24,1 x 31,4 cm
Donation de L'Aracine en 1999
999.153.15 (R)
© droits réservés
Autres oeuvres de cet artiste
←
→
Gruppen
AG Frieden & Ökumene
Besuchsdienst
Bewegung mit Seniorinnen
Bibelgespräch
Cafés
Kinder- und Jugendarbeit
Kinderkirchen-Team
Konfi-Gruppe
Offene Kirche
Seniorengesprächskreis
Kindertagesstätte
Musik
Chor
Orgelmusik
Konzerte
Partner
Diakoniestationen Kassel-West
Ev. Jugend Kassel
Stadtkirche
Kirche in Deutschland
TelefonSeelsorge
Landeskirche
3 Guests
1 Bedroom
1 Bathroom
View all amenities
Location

---

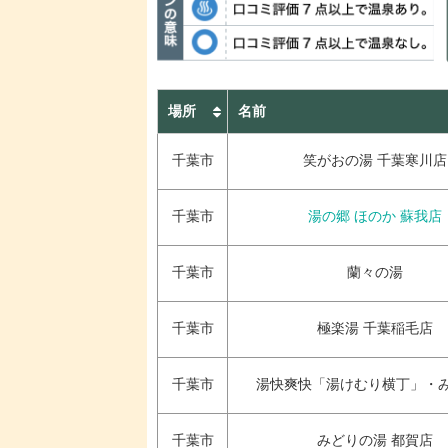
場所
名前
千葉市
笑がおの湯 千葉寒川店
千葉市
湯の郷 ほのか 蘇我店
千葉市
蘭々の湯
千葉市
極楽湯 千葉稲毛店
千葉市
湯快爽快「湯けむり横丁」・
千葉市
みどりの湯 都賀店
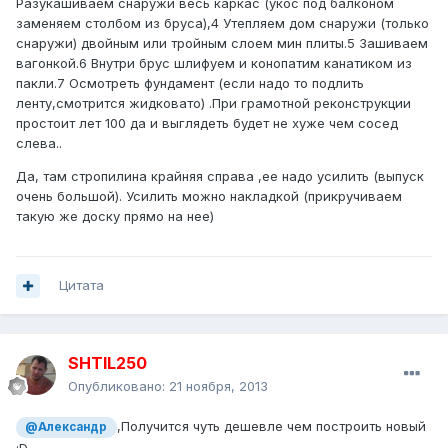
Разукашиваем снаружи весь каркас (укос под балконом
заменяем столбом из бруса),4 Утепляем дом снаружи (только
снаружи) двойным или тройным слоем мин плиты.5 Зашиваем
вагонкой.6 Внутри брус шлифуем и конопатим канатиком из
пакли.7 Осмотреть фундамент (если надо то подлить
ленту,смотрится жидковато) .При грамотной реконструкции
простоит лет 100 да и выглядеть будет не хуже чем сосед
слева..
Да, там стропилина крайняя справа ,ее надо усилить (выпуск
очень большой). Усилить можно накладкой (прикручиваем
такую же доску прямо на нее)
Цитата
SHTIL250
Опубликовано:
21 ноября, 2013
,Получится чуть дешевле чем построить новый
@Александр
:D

ASSIGNED TASK: Rewrite the lines from the one containing "24,1 x 31,4 cm" through the one containing "Stadtkirche", putting "Kirchenmusik" in place of "Orgelmusik" and keeping everything else unchanged.

OUTPUT:
24,1 x 31,4 cm
Donation de L'Aracine en 1999
999.153.15 (R)
© droits réservés
Autres oeuvres de cet artiste
←
→
Gruppen
AG Frieden & Ökumene
Besuchsdienst
Bewegung mit Seniorinnen
Bibelgespräch
Cafés
Kinder- und Jugendarbeit
Kinderkirchen-Team
Konfi-Gruppe
Offene Kirche
Seniorengesprächskreis
Kindertagesstätte
Musik
Chor
Kirchenmusik
Konzerte
Partner
Diakoniestationen Kassel-West
Ev. Jugend Kassel
Stadtkirche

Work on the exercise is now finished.